# What you will do
a – Put this sentence from the guide on experiment significance into Spanish: "A result can be statistically significant but practically meaningless."
b – Pick up the guide on experiment significance right after its last line and keep writing it.

# Given text
================

3. Statistical Significance Check

After reaching your pre-planned sample size, evaluate results exactly once.

Significance criteria (all three must hold):

1. p < 0.05 (5% false-positive tolerance)
2. 95% confidence interval excludes zero
3. No guardrail metric degrades beyond its threshold

Reading results:

Control:   8.0% conversion   n=17,600
Treatment: 9.4% conversion   n=17,500
Lift:      +17.5% relative   (+1.4pp absolute)
p-value:   0.003
95% CI:    [+0.5pp, +2.3pp]

Interpretation: Statistically significant positive result.
  The CI excludes zero. Practical significance: YES — 1.4pp
  at current volume = ~350 extra signups/month.

4. Practical vs Statistical Significance

A result can be statistically significant but practically meaningless. Always evaluate both.

Test: "If we shipped this lift, would it justify the maintenance cost and opportunity cost of not building something else?"

5. Common Pitfalls

Peeking — checking results mid-experiment and stopping when p < 0.05 inflates false-positive rate from 5% to ~30% or more. Commit to a runtime before launch and do not analyze early.

Multiple comparisons — running the same experiment on 10 segments and claiming significance for whichever one hits p < 0.05 is p-hacking. Pre-register your primary metric and primary segment. Apply Bonferroni correction if you must test multiple segments: use p < 0.05/N where N is the number of comparisons.

Sample Ratio Mismatch (SRM) — if your 50/50 split produces 17,600 control and 15,200 treatment, the assignment mechanism is broken. Do not interpret results. Chi-square test for SRM: chi2 = (observed_n - expected_n)^2 / expected_n for each cell. p < 0.001 = SRM.

Incorrect — peeking pattern:

Day 3: p=0.12 — not yet
Day 5: p=0.08 — getting closer
Day 7: p=0.04 — SHIP IT

Correct — fixed horizon:

Pre-planned decision date: [date]
Analyze once on [date].
Result: p=0.04 — SHIP (per pre-registered criteria).

6. Decision Matrix

Key rules:

• Commit to decision criteria BEFORE the experiment starts.
• A "no result" is a valid and valuable learning — it eliminates a hypothesis.
• Document every experiment outcome in your experiment log regardless of result.

================

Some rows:
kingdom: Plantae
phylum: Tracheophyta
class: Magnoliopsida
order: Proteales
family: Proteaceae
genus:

================

# Results for each task
a – Un resultado puede ser estadísticamente significativo pero carecer de sentido en la práctica.

b –
• Never run the same experiment again without changing the hypothesis.

Cohort Retention Analysis — Measuring Habit Formation and Feature Adoption — HIGH

Cohort Retention

Cohort analysis groups users by a shared starting event and tracks their behavior over time. It answers "do users come back?" and "do they stick with new features?" more honestly than aggregate metrics like MAU.

1. Cohort Definition

Time-based cohort: Users grouped by when they first appeared (signup week, first purchase month). The most common type — use for measuring overall product health.

Behavior-based cohort: Users grouped by a key action (first checkout, first team invite, first file upload). Use for measuring feature adoption and activation quality.

Incorrect — comparing raw counts:

January MAU: 10,000
February MAU: 12,000
Conclusion: Growth is healthy.

Correct — cohort view reveals churn:

Jan cohort (10,000 users):
  Week 1 retention: 45%  (4,500 users)
  Week 4 retention: 18%  (1,800 users)
  Week 12 retention: 8%  (800 users)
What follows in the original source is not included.